§ **Provided information**:
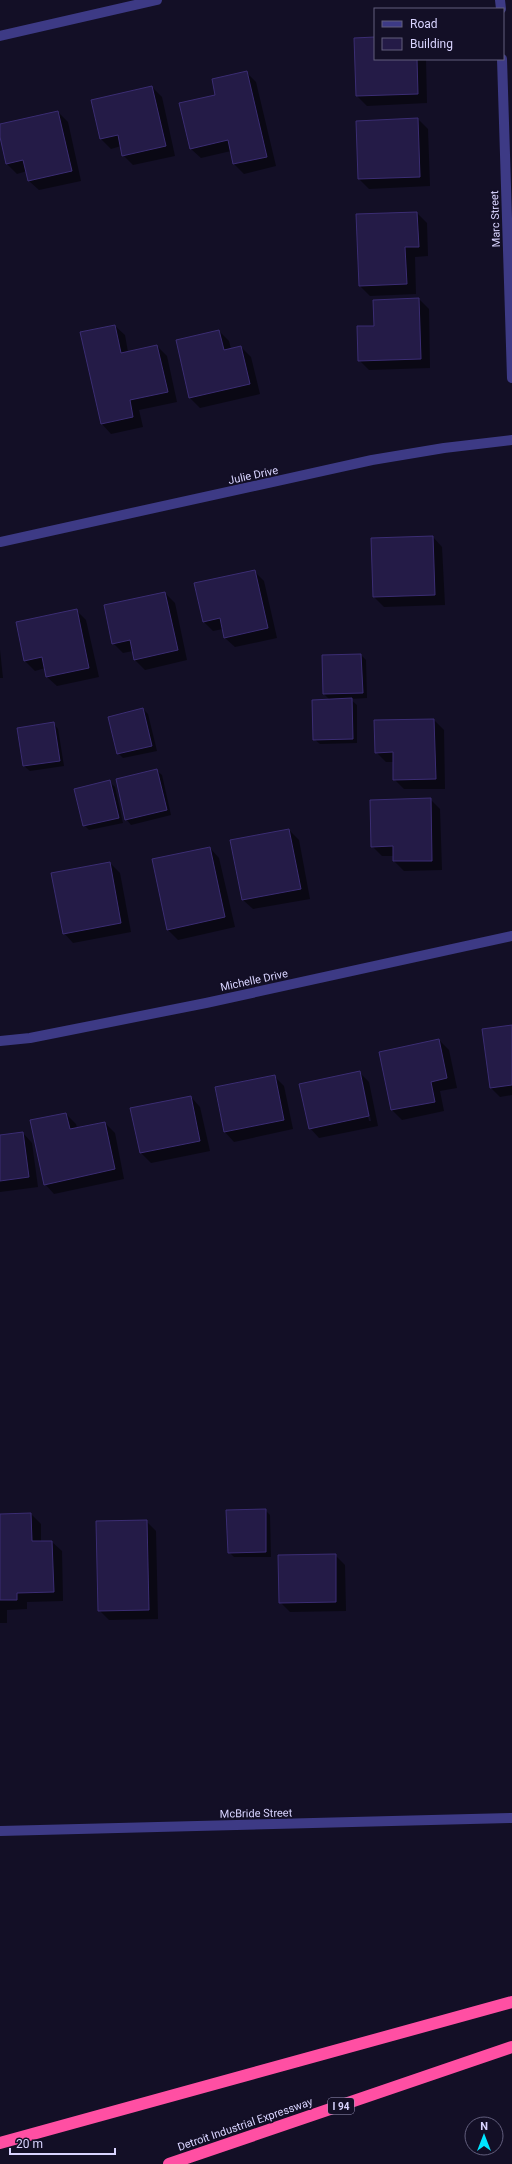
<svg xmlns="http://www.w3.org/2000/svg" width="512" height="2164" viewBox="0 0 512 2164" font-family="Roboto,sans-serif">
	<rect width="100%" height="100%" fill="#130f26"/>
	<!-- shadow -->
	<g fill="#0007" fill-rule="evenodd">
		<path d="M375,38V59H426L427,103L367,106L357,96Z"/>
		<path d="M246,72L256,82L276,166L244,174L234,164L231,151L201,158L191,149L217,95Z"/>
		<path d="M152,87L162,97L175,156L133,165L123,155L121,146L111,149L101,139Z"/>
		<path d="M58,112L68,122L81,181L39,190L29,181L27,171L17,174L7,164L0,125Z"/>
		<path d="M418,119L428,129L430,186L369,189L359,179Z"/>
		<path d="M417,213L427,223L428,256L415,257L416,294L370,296L360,286L357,215Z"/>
		<path d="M419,299L429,309L430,368L369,370L359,360L375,327Z"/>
		<path d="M115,326L125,335L128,352L157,346L167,356L177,402L139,410L143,427L111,434L102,424L82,333Z"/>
		<path d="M219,331L229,341L231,349L241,347L251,357L260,394L200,408L190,398L177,341Z"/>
		<path d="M433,537L442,547L445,605L384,607L374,597L372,539Z"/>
		<path d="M254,571L264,581L277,638L235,647L225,638L223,629L213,631L203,621Z"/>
		<path d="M165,593L175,603L187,660L145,670L135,660L133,651L123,653L113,643Z"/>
		<path d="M76,610L86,620L99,677L57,686L47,677L45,668L35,671L25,661L17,623Z"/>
		<path d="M0,650L3,678H0Z"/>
		<path d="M361,655L366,660L367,698L350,699L357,705V743L320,744L314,739L330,700L324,694L323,656Z"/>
		<path d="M143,709L148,714L157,751L123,758L118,753Z"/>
		<path d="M434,720L444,730L445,789H404L394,779V762H386L376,752Z"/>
		<path d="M53,723L58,729L64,766L30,771L24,766L19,728Z"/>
		<path d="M156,770L162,775L171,815L131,825L126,819Z"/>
		<path d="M109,781L115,787L123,823L89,830L84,825Z"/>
		<path d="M430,799L440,809L442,870L404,871L394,861V856H382L372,846Z"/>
		<path d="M289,830L299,840L310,899L253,909L243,900Z"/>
		<path d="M210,848L219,858L235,927L178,940L168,930Z"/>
		<path d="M110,863L120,873L131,932L73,943L64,933Z"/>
		<path d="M512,1026V1095L500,1097L490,1087Z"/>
		<path d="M439,1040L449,1050L457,1088L440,1091L444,1111L402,1120L392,1110Z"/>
		<path d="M359,1072L369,1082L378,1126L319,1138L310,1128ZM361,1082H363L371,1121H369Z"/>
		<path d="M274,1076L284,1086L293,1129L234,1142L225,1132Z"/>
		<path d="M191,1097L200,1107L210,1151L151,1163L141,1153Z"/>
		<path d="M66,1114L76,1124L77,1128L105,1123L115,1133L124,1179L54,1194L45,1184Z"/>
		<path d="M23,1133L32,1143L38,1187L0,1192V1136Z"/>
		<path d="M265,1510L270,1515L271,1557H234L229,1552Z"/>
		<path d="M31,1514L41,1524V1542H52L62,1551L63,1601L27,1602V1609L7,1610V1623H0V1515Z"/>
		<path d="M146,1521L156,1531L158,1619L109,1620L99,1610Z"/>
		<path d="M335,1555L345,1565L346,1611L290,1612L280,1602Z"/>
	</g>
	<!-- building -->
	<g fill="#241b47" stroke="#3b2d73">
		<path d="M375,37V59H417L418,94L356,96L354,38Z"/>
		<path d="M247,71L267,157L233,164L228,140L190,149L179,103L215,95L212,79Z"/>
		<path d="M152,86L166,146L122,156L118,135L100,139L91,100Z"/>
		<path d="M58,111L72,171L28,181L23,160L6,164L0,137V124Z"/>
		<path d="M418,118L420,177L358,179L356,121Z"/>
		<path d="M417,212L419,247H405L407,284L359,286L356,214Z"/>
		<path d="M419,298L421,359L358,361L357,326H374L373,300Z"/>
		<path d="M115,325L121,353L157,345L168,392L130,400L133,417L101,424L80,332Z"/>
		<path d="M219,330L224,350L241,346L250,384L189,398L176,340Z"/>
		<path d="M433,536L435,595L373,597L371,538Z"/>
		<path d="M255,570L268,628L224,638L220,618L203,622L194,583Z"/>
		<path d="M165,592L178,650L134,660L130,640L112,644L104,605Z"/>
		<path d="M77,609L89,668L46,677L42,657L24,661L16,622Z"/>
		<path d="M361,654L363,693L323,694L322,655Z"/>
		<path d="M352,698L353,739L313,740L312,700Z"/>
		<path d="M143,708L152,746L117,754L108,717Z"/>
		<path d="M434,719L436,779L393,780V752L375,753L374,720Z"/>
		<path d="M54,722L60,761L23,766L17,728Z"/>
		<path d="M157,769L167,810L125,820L116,779Z"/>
		<path d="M110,780L119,818L83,826L74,789Z"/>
		<path d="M431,798L432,861H393V846L371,847L370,800Z"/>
		<path d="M289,829L301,889L242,900L230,840Z"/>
		<path d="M210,847L225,917L167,930L152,859Z"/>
		<path d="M110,862L121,923L63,934L51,873Z"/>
		<path d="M512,1025V1085L490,1088L482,1029Z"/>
		<path d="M439,1039L447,1078L431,1082L435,1102L391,1110L379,1052Z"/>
		<path d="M360,1071L369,1116L309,1129L299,1084Z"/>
		<path d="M275,1075L284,1120L224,1132L215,1087Z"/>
		<path d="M191,1096L200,1141L140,1153L130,1108Z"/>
		<path d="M66,1113L70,1129L105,1122L115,1169L44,1185L30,1120Z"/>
		<path d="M23,1132L29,1177L0,1181V1135Z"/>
		<path d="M266,1509V1552L228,1553L226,1510Z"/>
		<path d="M31,1513L32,1541H52L54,1592L17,1593V1600H0V1514Z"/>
		<path d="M147,1520L149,1610L98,1611L96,1521Z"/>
		<path d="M336,1554V1602L279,1603L278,1555Z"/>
	</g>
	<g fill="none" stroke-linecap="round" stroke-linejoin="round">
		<!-- minor -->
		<g stroke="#3d3a85" stroke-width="10">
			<path d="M500,0L501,9"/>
			<path d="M0,36L157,0"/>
			<path d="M502,59L512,378"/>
			<path d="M0,542L372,460L444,448L512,440"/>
			<path d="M0,1041L30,1038L206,1003L512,936"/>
			<path d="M0,1831L512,1818"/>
		</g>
		<!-- highway -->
		<g stroke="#ff4fa3" stroke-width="12">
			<path d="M0,2143L512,2002"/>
			<path d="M169,2164L512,2047"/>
		</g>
	</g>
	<g text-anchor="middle" stroke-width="3.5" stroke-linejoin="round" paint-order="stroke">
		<!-- shield labels -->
		<rect fill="#130f26" stroke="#9e99be" stroke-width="1" x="328" y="2098" width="26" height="16" rx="3"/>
		<g font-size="10" font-weight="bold" fill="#d9d4ff">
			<text x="341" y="2110">I 94</text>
		</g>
		<!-- street labels -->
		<g font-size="11" fill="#d9d4ff" stroke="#130f26">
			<text transform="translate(495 219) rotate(-92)" y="4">Marc Street</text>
			<text transform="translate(253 475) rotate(-12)" y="4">Julie Drive</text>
			<text transform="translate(254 980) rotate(-12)" y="4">Michelle Drive</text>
			<text transform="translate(256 1813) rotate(-1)" y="4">McBride Street</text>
			<text transform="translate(245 2124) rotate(-19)" y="4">Detroit Industrial Expressway</text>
		</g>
	</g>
	<!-- legend -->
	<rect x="374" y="8" width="130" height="52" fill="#130f26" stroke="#625e7d"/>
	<rect x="382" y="21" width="20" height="6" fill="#3d3a85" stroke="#625e7d"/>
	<text x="410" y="28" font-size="12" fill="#d9d4ff">Road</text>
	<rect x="382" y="38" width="20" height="12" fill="#241b47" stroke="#625e7d"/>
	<text x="410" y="48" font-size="12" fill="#d9d4ff">Building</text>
	<!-- north arrow -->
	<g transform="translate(484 2136)"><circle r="19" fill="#130f26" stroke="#625e7d"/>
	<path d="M0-3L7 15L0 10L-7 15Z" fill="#00e5ff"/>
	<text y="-6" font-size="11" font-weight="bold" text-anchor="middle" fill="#d9d4ff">N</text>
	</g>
	<!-- scale -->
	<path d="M10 2148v6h105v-6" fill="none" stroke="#d9d4ff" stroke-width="2"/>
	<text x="16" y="2148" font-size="12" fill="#d9d4ff" stroke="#130f26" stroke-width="3" paint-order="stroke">20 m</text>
</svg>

§ **What to work on**:
How many lines of the entries contain the string "anchor"? Answer with a number and no other words.

§ **The answer**:
2